- Document:
+ + + + +

In my first blog in this three part series on transferring the family cottage, I discussed the fact you can only designate one property as a principal residence per family after 1981. In order to explore the income tax implications associated with transferring ownership of a cottage, I will assume both a city residence and a cottage have been purchased subsequent to 1981 and I will assume that the principal residence exemption has been fully allocated to your city home and the cottage will be the taxable property.

Many parents want to transfer their cottage to their children while they are alive, however, any gift or sale to their children will result in a deemed capital gain equal to the fair market value (“FMV”) of the cottage less the original cost of the cottage, plus any renovations to the cottage. Consequently, a transfer while the owner-parent(s) is/ are alive will create an income tax liability where there is an unrealized capital gain.

Alternatively, where a cottage is not transferred during one of the parent’s lifetime and the cottage is left to the surviving spouse or common-law partner; there are no income tax issues until the death of the surviving spouse/partner. However, upon the death of the surviving spouse/partner, there will be a deemed capital gain, calculated exactly as noted above. This deemed capital gain must be reported on the terminal (final) tax return of the deceased spouse/partner.

Whether a gift or transfer of the cottage is made during your lifetime, or the property transfers to your children through your will, you will have the same income tax issue, a deemed disposition with a capital gain equal to the FMV of the cottage less its cost.

+ + + + +

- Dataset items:

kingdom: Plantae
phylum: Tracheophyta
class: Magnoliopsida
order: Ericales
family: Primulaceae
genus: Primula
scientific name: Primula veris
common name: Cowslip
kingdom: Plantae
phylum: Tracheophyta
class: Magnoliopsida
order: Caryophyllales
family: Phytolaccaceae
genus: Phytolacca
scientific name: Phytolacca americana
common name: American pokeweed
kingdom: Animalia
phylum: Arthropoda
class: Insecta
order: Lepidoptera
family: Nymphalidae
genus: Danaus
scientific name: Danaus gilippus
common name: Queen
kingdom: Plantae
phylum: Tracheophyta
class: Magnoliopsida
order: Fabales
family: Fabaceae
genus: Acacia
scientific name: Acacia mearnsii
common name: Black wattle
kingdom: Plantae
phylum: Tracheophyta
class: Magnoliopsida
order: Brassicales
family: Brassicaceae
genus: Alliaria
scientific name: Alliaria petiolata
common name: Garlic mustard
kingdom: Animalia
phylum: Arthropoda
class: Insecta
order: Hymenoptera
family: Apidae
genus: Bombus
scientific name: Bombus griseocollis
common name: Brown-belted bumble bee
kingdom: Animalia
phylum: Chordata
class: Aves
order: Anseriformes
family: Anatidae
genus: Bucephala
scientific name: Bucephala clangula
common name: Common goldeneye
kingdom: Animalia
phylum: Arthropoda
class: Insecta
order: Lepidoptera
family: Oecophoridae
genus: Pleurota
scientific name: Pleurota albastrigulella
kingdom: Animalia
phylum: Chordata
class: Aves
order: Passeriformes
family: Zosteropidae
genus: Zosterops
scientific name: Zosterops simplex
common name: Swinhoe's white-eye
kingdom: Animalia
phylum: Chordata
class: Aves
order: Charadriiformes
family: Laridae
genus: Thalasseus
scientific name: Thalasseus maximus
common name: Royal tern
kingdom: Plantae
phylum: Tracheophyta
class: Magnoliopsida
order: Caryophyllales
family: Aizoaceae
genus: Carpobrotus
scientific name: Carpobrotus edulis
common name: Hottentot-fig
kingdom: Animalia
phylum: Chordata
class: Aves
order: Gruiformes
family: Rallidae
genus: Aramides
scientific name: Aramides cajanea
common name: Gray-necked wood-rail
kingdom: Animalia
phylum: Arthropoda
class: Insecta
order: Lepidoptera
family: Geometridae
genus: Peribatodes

+ + + + +

- Task A: Copy the cottage tax text word for word, starting with "Alternatively, where a" and going on through "less its cost.".
- Task B: Which amounts does the cottage tax text say go into calculating the deemed capital gain when parents give or sell the cottage to their children? List them all.
- Task C: Summarize the cottage tax text in two sentences.

- Task result A:
Alternatively, where a cottage is not transferred during one of the parent’s lifetime and the cottage is left to the surviving spouse or common-law partner; there are no income tax issues until the death of the surviving spouse/partner. However, upon the death of the surviving spouse/partner, there will be a deemed capital gain, calculated exactly as noted above. This deemed capital gain must be reported on the terminal (final) tax return of the deceased spouse/partner.

Whether a gift or transfer of the cottage is made during your lifetime, or the property transfers to your children through your will, you will have the same income tax issue, a deemed disposition with a capital gain equal to the FMV of the cottage less its cost.

- Task result B:
- The fair market value ("FMV") of the cottage
- The original cost of the cottage
- Any renovations to the cottage

- Task result C: If the principal residence exemption goes to the city home, a gift or sale of the cottage to the children during the parents' lifetime creates a deemed capital gain equal to its fair market value less its original cost plus any renovations, and so an income tax liability. Leaving the cottage to a surviving spouse or common-law partner puts off the tax until that person's death, when the same deemed capital gain must be reported on their terminal return, so a lifetime transfer and a transfer by will raise the same income tax issue.